DATASET RECORDS>
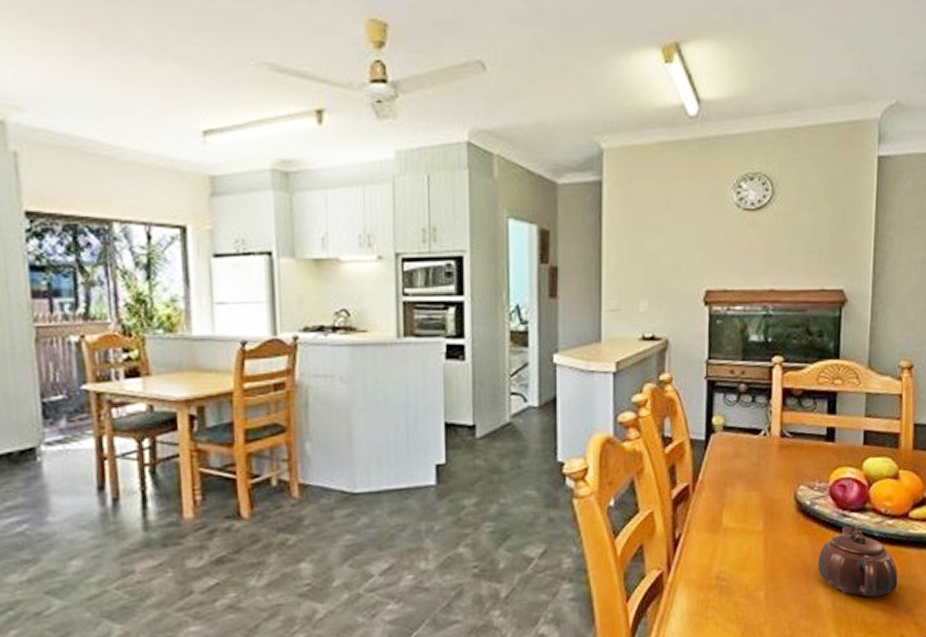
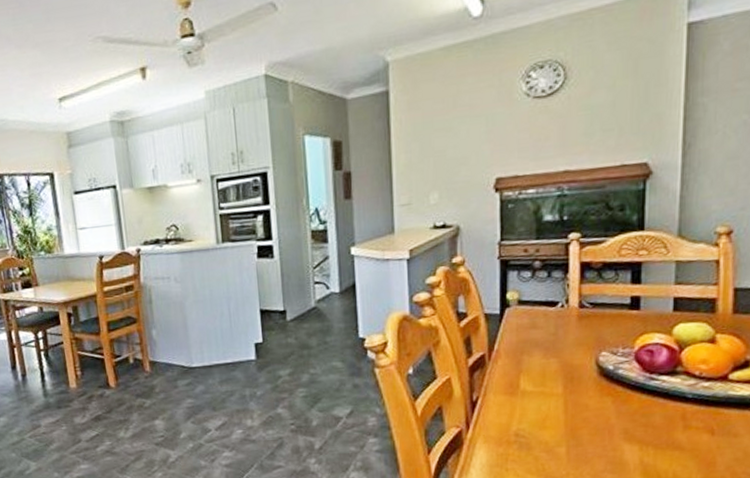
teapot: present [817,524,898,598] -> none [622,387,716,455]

---

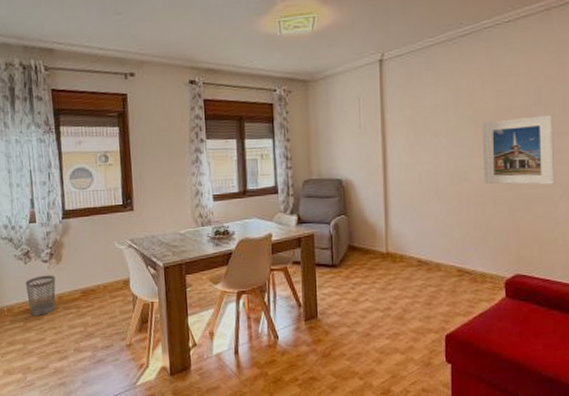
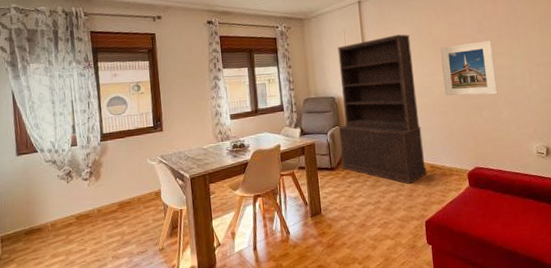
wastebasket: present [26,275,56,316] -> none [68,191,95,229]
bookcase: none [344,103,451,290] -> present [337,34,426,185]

WHAT YOU ARE ASKED TO DO>
After locating the line with "wastebasket: present [26,275,56,316]" in the material above, return it and each line after it exactly, ending at the line with "bookcase: none [344,103,451,290]".

EXERCISE ANSWER>
wastebasket: present [26,275,56,316] -> none [68,191,95,229]
bookcase: none [344,103,451,290] -> present [337,34,426,185]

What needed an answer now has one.